Regarding covered call ETFs on individual stocks, Evens explains that their sky-high yields attracted billions in inflows, “but funds like these often end up on our list of ‘worst new ETFs of the year’ for sacrificing total returns in favor of income while increasing risk and costs.”
Buffer ETFs are the most explicit outcome-based strategy, offering investors a defined range of both losses and gains. Several firms even offer ETFs with 100% downside protection: they should not lose money before fees, but only gain up to a maximum cap, usually between 8% and 10% annually.

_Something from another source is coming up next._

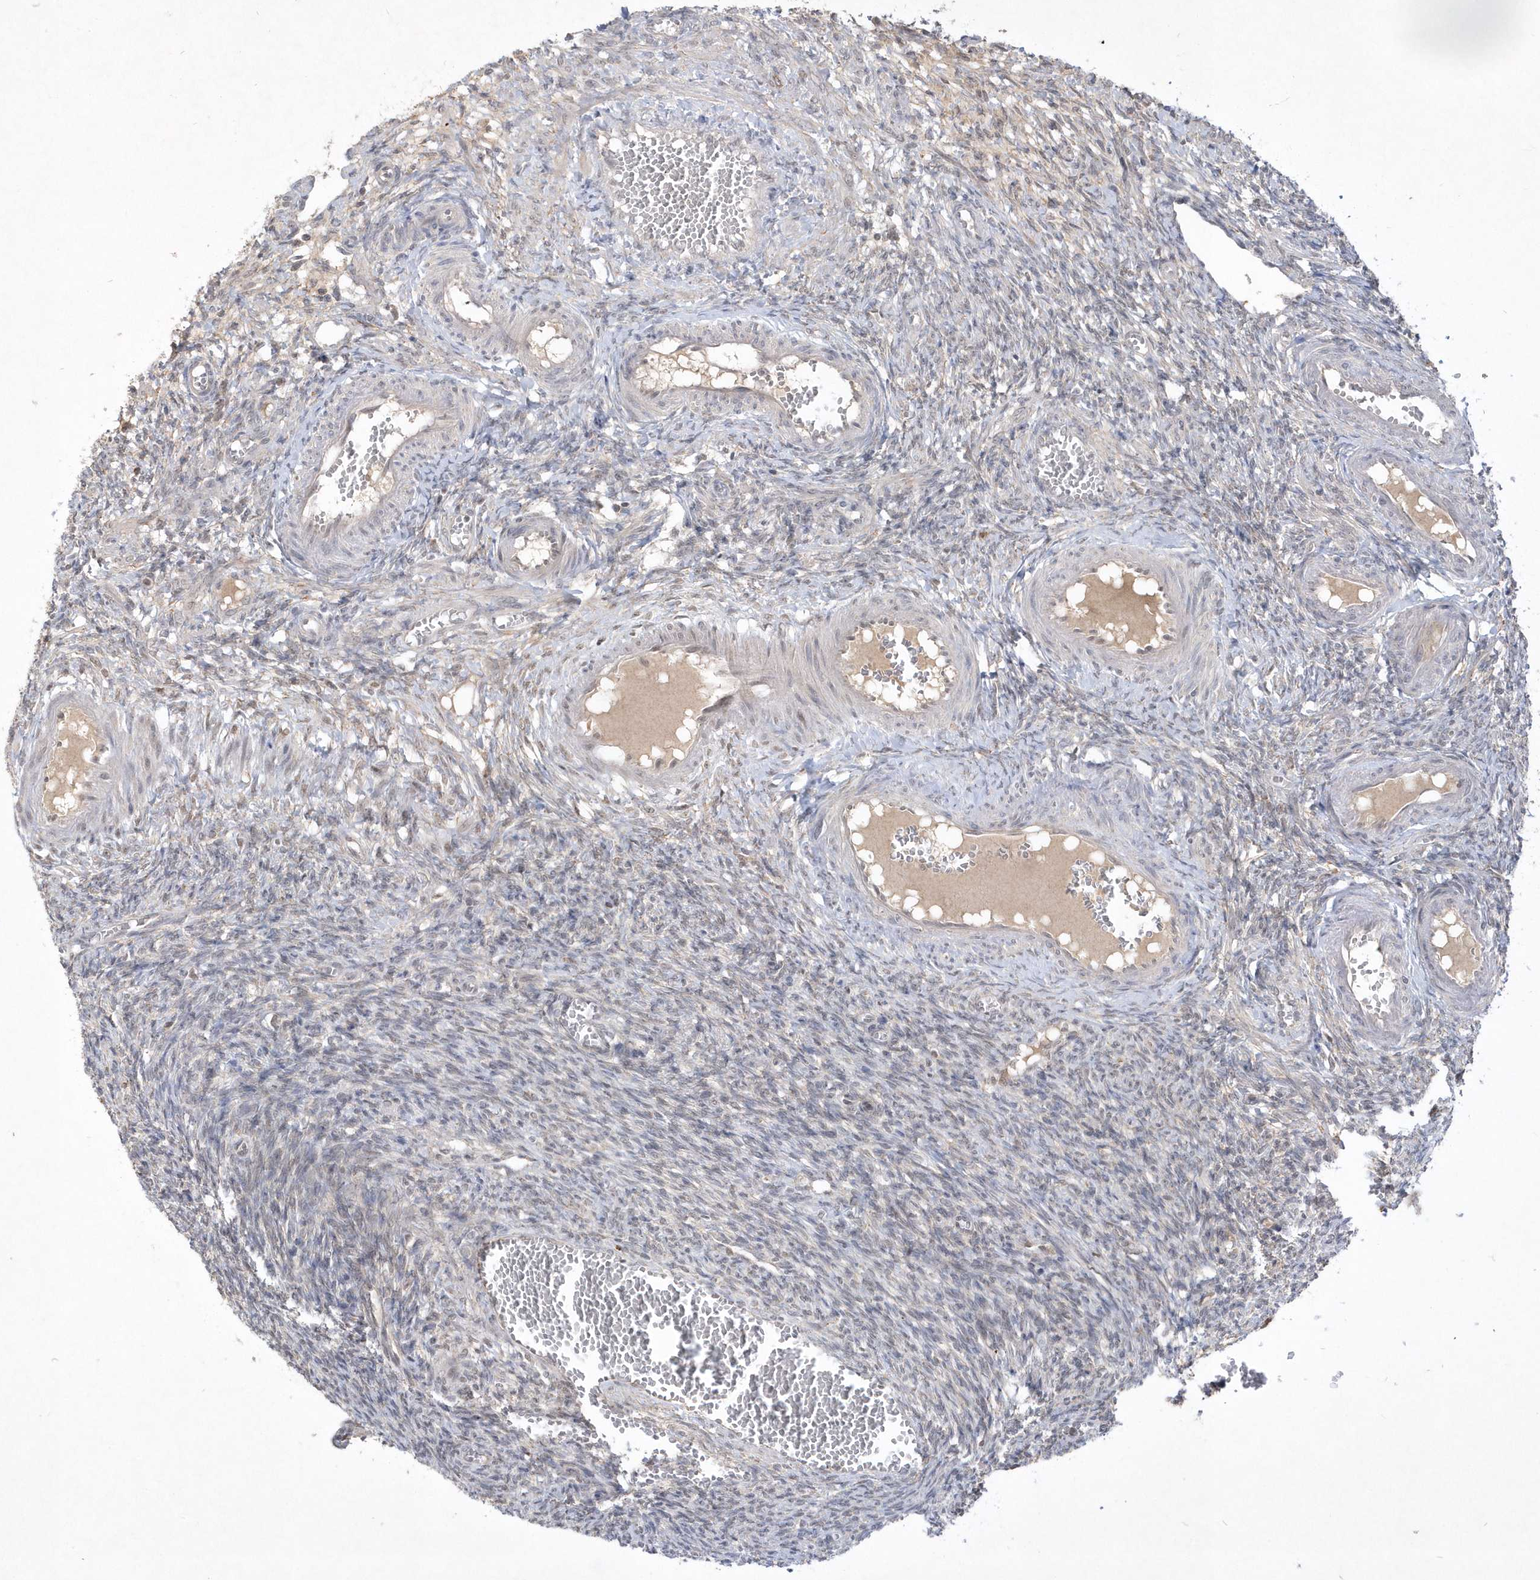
{"staining": {"intensity": "moderate", "quantity": "<25%", "location": "nuclear"}, "tissue": "ovary", "cell_type": "Ovarian stroma cells", "image_type": "normal", "snomed": [{"axis": "morphology", "description": "Normal tissue, NOS"}, {"axis": "topography", "description": "Ovary"}], "caption": "This histopathology image displays immunohistochemistry (IHC) staining of unremarkable ovary, with low moderate nuclear expression in about <25% of ovarian stroma cells.", "gene": "CPSF3", "patient": {"sex": "female", "age": 27}}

The defined outcome category, which houses buffer ETFs, has evolved from a simple buffering strategy to much more complex products in just a few years. This new category now holds nearly $70 billion in assets spread across 408 ETFs, “the largest of all categories.”
Defined outcome and derivative income are among the fastest-growing categories, thanks to ETFs. “It is clear there is investor interest, and issuers have been more than willing to offer new products. However, ETFs in these fastest-growing categories remain quite expensive compared to traditional index funds and even many actively managed ETFs. There is room for costs to come down as the sector matures,” Evens asserts.